[NYC recap + 100-Day Project updates]

A couple of weeks ago, I went to New York for the first time. People kept telling me I'd love it so much I'd never want to leave -- trust me, I've heard the hype. It's the concrete jungle where dreams are made of. If you can make it there, you'll make it anywhere. It's been waiting for you. Etc., etc.

There's nothing like seeing a skyline that looks like 100 cities pushed together into one. It was exciting to walk the same streets that famous people have walked. I loved hearing a different language being spoken every 10 steps I took. I had never felt so small in my life, and oddly enough, I really loved that, too. The city's energy was undeniably tangible.

But I didn't fall in love. I was overwhelmed by the sensory overload, by the ridiculous cost of living, by the sense of urgency that filled the streets like a layer of fog. For a city that radiates so much energy, it completely drained me of mine.

It made me miss places like Nashville, where people and time move a hundred times slower than they do in New York. In Nashville I could walk into a store and end up having a 30-minute conversation with the people who work there. In New York I had to try not to get trampled by the masses. New York is a constant state of going -- pushing your way through a sea of strangers.

Even though I didn't fall in love with the city, I did love being there. It was fun. It just wasn't the place for me.

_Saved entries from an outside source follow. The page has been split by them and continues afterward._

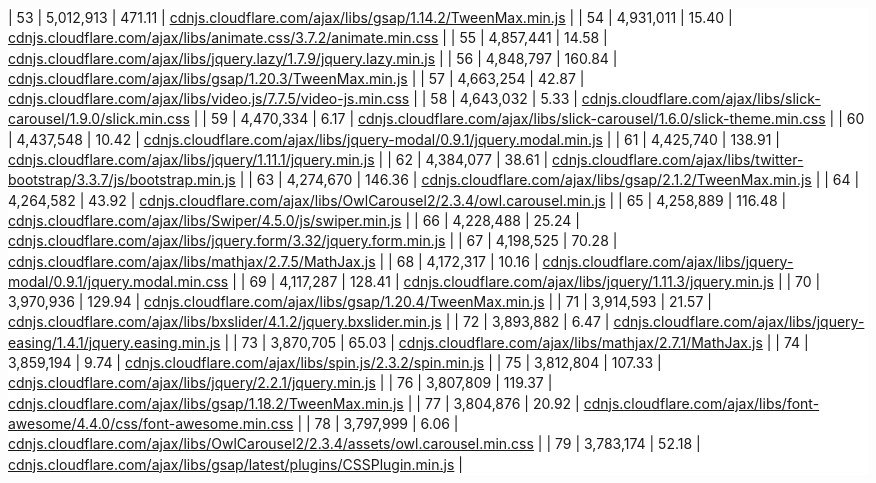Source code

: | 53  | 5,012,913   |   471.11 | [cdnjs.cloudflare.com/ajax/libs/gsap/1.14.2/TweenMax.min.js](https://cdnjs.cloudflare.com/ajax/libs/gsap/1.14.2/TweenMax.min.js)                                                         |
| 54  | 4,931,011   |    15.40 | [cdnjs.cloudflare.com/ajax/libs/animate.css/3.7.2/animate.min.css](https://cdnjs.cloudflare.com/ajax/libs/animate.css/3.7.2/animate.min.css)                                             |
| 55  | 4,857,441   |    14.58 | [cdnjs.cloudflare.com/ajax/libs/jquery.lazy/1.7.9/jquery.lazy.min.js](https://cdnjs.cloudflare.com/ajax/libs/jquery.lazy/1.7.9/jquery.lazy.min.js)                                       |
| 56  | 4,848,797   |   160.84 | [cdnjs.cloudflare.com/ajax/libs/gsap/1.20.3/TweenMax.min.js](https://cdnjs.cloudflare.com/ajax/libs/gsap/1.20.3/TweenMax.min.js)                                                         |
| 57  | 4,663,254   |    42.87 | [cdnjs.cloudflare.com/ajax/libs/video.js/7.7.5/video-js.min.css](https://cdnjs.cloudflare.com/ajax/libs/video.js/7.7.5/video-js.min.css)                                                 |
| 58  | 4,643,032   |     5.33 | [cdnjs.cloudflare.com/ajax/libs/slick-carousel/1.9.0/slick.min.css](https://cdnjs.cloudflare.com/ajax/libs/slick-carousel/1.9.0/slick.min.css)                                           |
| 59  | 4,470,334   |     6.17 | [cdnjs.cloudflare.com/ajax/libs/slick-carousel/1.6.0/slick-theme.min.css](https://cdnjs.cloudflare.com/ajax/libs/slick-carousel/1.6.0/slick-theme.min.css)                               |
| 60  | 4,437,548   |    10.42 | [cdnjs.cloudflare.com/ajax/libs/jquery-modal/0.9.1/jquery.modal.min.js](https://cdnjs.cloudflare.com/ajax/libs/jquery-modal/0.9.1/jquery.modal.min.js)                                   |
| 61  | 4,425,740   |   138.91 | [cdnjs.cloudflare.com/ajax/libs/jquery/1.11.1/jquery.min.js](https://cdnjs.cloudflare.com/ajax/libs/jquery/1.11.1/jquery.min.js)                                                         |
| 62  | 4,384,077   |    38.61 | [cdnjs.cloudflare.com/ajax/libs/twitter-bootstrap/3.3.7/js/bootstrap.min.js](https://cdnjs.cloudflare.com/ajax/libs/twitter-bootstrap/3.3.7/js/bootstrap.min.js)                         |
| 63  | 4,274,670   |   146.36 | [cdnjs.cloudflare.com/ajax/libs/gsap/2.1.2/TweenMax.min.js](https://cdnjs.cloudflare.com/ajax/libs/gsap/2.1.2/TweenMax.min.js)                                                           |
| 64  | 4,264,582   |    43.92 | [cdnjs.cloudflare.com/ajax/libs/OwlCarousel2/2.3.4/owl.carousel.min.js](https://cdnjs.cloudflare.com/ajax/libs/OwlCarousel2/2.3.4/owl.carousel.min.js)                                   |
| 65  | 4,258,889   |   116.48 | [cdnjs.cloudflare.com/ajax/libs/Swiper/4.5.0/js/swiper.min.js](https://cdnjs.cloudflare.com/ajax/libs/Swiper/4.5.0/js/swiper.min.js)                                                     |
| 66  | 4,228,488   |    25.24 | [cdnjs.cloudflare.com/ajax/libs/jquery.form/3.32/jquery.form.min.js](https://cdnjs.cloudflare.com/ajax/libs/jquery.form/3.32/jquery.form.min.js)                                         |
| 67  | 4,198,525   |    70.28 | [cdnjs.cloudflare.com/ajax/libs/mathjax/2.7.5/MathJax.js](https://cdnjs.cloudflare.com/ajax/libs/mathjax/2.7.5/MathJax.js)                                                               |
| 68  | 4,172,317   |    10.16 | [cdnjs.cloudflare.com/ajax/libs/jquery-modal/0.9.1/jquery.modal.min.css](https://cdnjs.cloudflare.com/ajax/libs/jquery-modal/0.9.1/jquery.modal.min.css)                                 |
| 69  | 4,117,287   |   128.41 | [cdnjs.cloudflare.com/ajax/libs/jquery/1.11.3/jquery.min.js](https://cdnjs.cloudflare.com/ajax/libs/jquery/1.11.3/jquery.min.js)                                                         |
| 70  | 3,970,936   |   129.94 | [cdnjs.cloudflare.com/ajax/libs/gsap/1.20.4/TweenMax.min.js](https://cdnjs.cloudflare.com/ajax/libs/gsap/1.20.4/TweenMax.min.js)                                                         |
| 71  | 3,914,593   |    21.57 | [cdnjs.cloudflare.com/ajax/libs/bxslider/4.1.2/jquery.bxslider.min.js](https://cdnjs.cloudflare.com/ajax/libs/bxslider/4.1.2/jquery.bxslider.min.js)                                     |
| 72  | 3,893,882   |     6.47 | [cdnjs.cloudflare.com/ajax/libs/jquery-easing/1.4.1/jquery.easing.min.js](https://cdnjs.cloudflare.com/ajax/libs/jquery-easing/1.4.1/jquery.easing.min.js)                               |
| 73  | 3,870,705   |    65.03 | [cdnjs.cloudflare.com/ajax/libs/mathjax/2.7.1/MathJax.js](https://cdnjs.cloudflare.com/ajax/libs/mathjax/2.7.1/MathJax.js)                                                               |
| 74  | 3,859,194   |     9.74 | [cdnjs.cloudflare.com/ajax/libs/spin.js/2.3.2/spin.min.js](https://cdnjs.cloudflare.com/ajax/libs/spin.js/2.3.2/spin.min.js)                                                             |
| 75  | 3,812,804   |   107.33 | [cdnjs.cloudflare.com/ajax/libs/jquery/2.2.1/jquery.min.js](https://cdnjs.cloudflare.com/ajax/libs/jquery/2.2.1/jquery.min.js)                                                           |
| 76  | 3,807,809   |   119.37 | [cdnjs.cloudflare.com/ajax/libs/gsap/1.18.2/TweenMax.min.js](https://cdnjs.cloudflare.com/ajax/libs/gsap/1.18.2/TweenMax.min.js)                                                         |
| 77  | 3,804,876   |    20.92 | [cdnjs.cloudflare.com/ajax/libs/font-awesome/4.4.0/css/font-awesome.min.css](https://cdnjs.cloudflare.com/ajax/libs/font-awesome/4.4.0/css/font-awesome.min.css)                         |
| 78  | 3,797,999   |     6.06 | [cdnjs.cloudflare.com/ajax/libs/OwlCarousel2/2.3.4/assets/owl.carousel.min.css](https://cdnjs.cloudflare.com/ajax/libs/OwlCarousel2/2.3.4/assets/owl.carousel.min.css)                   |
| 79  | 3,783,174   |    52.18 | [cdnjs.cloudflare.com/ajax/libs/gsap/latest/plugins/CSSPlugin.min.js](https://cdnjs.cloudflare.com/ajax/libs/gsap/latest/plugins/CSSPlugin.min.js)                                       |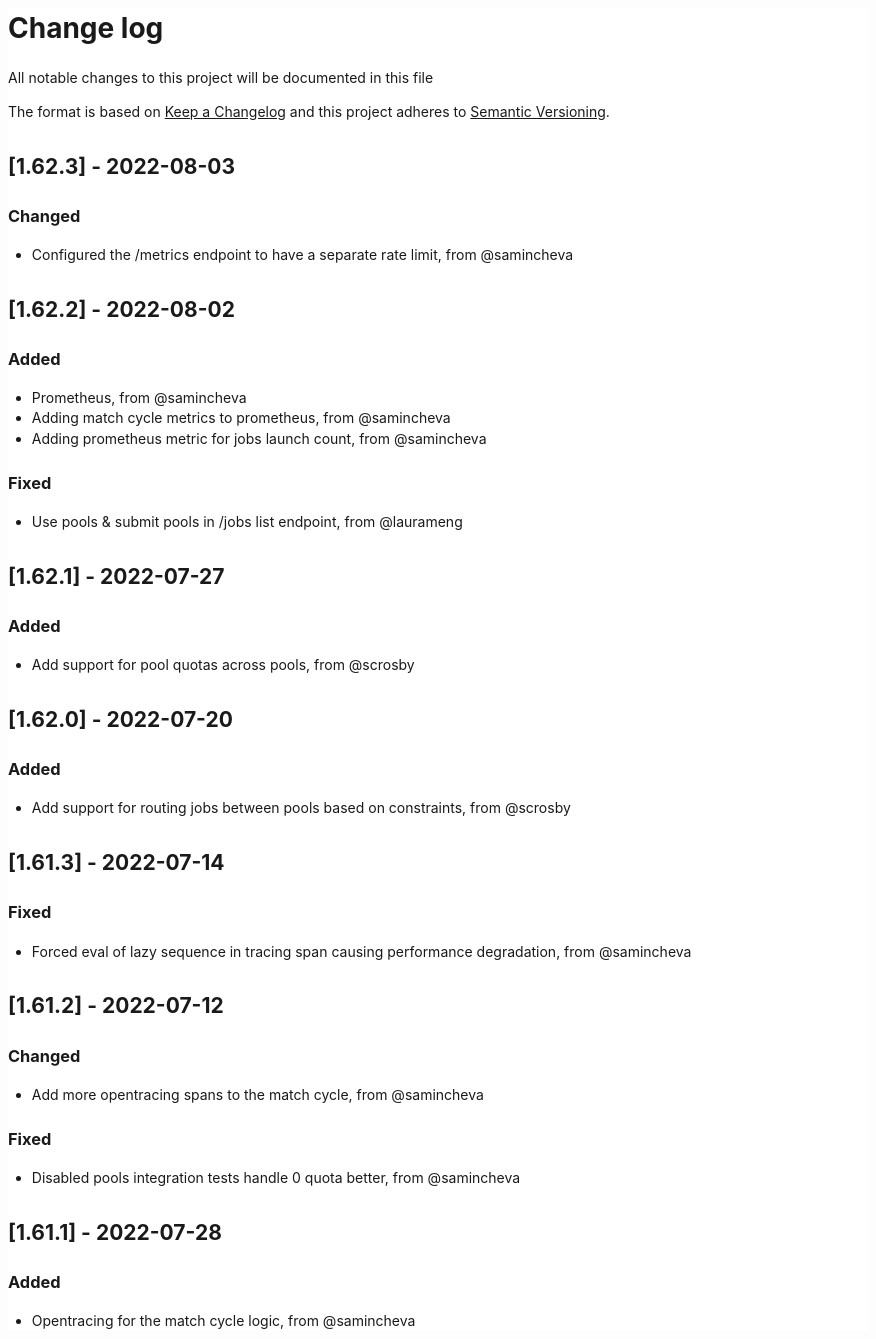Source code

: # Change log
 
All notable changes to this project will be documented in this file
 
The format is based on [Keep a Changelog](http://keepachangelog.com/) and this project adheres to [Semantic Versioning](http://semver.org/).

## [1.62.3] - 2022-08-03
### Changed
- Configured the /metrics endpoint to have a separate rate limit, from @samincheva

## [1.62.2] - 2022-08-02
### Added
- Prometheus, from @samincheva
- Adding match cycle metrics to prometheus, from @samincheva
- Adding prometheus metric for jobs launch count, from @samincheva

### Fixed
- Use pools & submit pools in /jobs list endpoint, from @laurameng

## [1.62.1] - 2022-07-27
### Added
- Add support for pool quotas across pools, from @scrosby

## [1.62.0] - 2022-07-20
### Added
- Add support for routing jobs between pools based on constraints, from @scrosby

## [1.61.3] - 2022-07-14
### Fixed
- Forced eval of lazy sequence in tracing span causing performance degradation, from @samincheva

## [1.61.2] - 2022-07-12
### Changed
- Add more opentracing spans to the match cycle, from @samincheva

### Fixed
- Disabled pools integration tests handle 0 quota better, from @samincheva

## [1.61.1] - 2022-07-28
### Added 
- Opentracing for the match cycle logic, from @samincheva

Being immersed in that sea full of strangers made me think more about my 100-Day Project, which I officially started last week. As a refresher, my goal is to write one love letter to a stranger every day for 100 days! After that, I'm going to start leaving them around public places for people to find.

This is day 7 of 100, and I've already missed a couple days. I was disappointed with myself because I had to write three letters in one day. It has only been one week into this 100-day endeavor and I feel like I've partially failed already. But I have to remind myself that it's about the process. It's about learning and growing and figuring it all out as you go. It's about showing up, even if you're a day or two late sometimes.

I don't know why I feel so compelled to invest in 100 total strangers, but I need to make them a priority. I need to carve out time in my day for them. I need to think about them at least once every day for the next 93 days. That makes this project hard, because they don't need me to do this for them, and they certainly don't owe me anything in return. But I think sometimes we forget that strangers are people who need to be loved, too.

I also think that showing up is the best thing we can do for people -- particularly when it's not always convenient to do so. And especially when they're people who might not return the favor. Showing up for people requires more discipline and humility than any of us could ever dream of having. But at the very least, these 100 strangers deserve my attempts at being half as disciplined and humble as that, simply because this world needs more love.

It's going to be weird and uncomfortable and awkward to write to people I don't know. Chances are, I'm never going to meet them. But I need to show up for them, because they're people with stories, passions, fears and the desire to feel loved -- just like you and me. And for those reasons alone, I refuse to give up on them.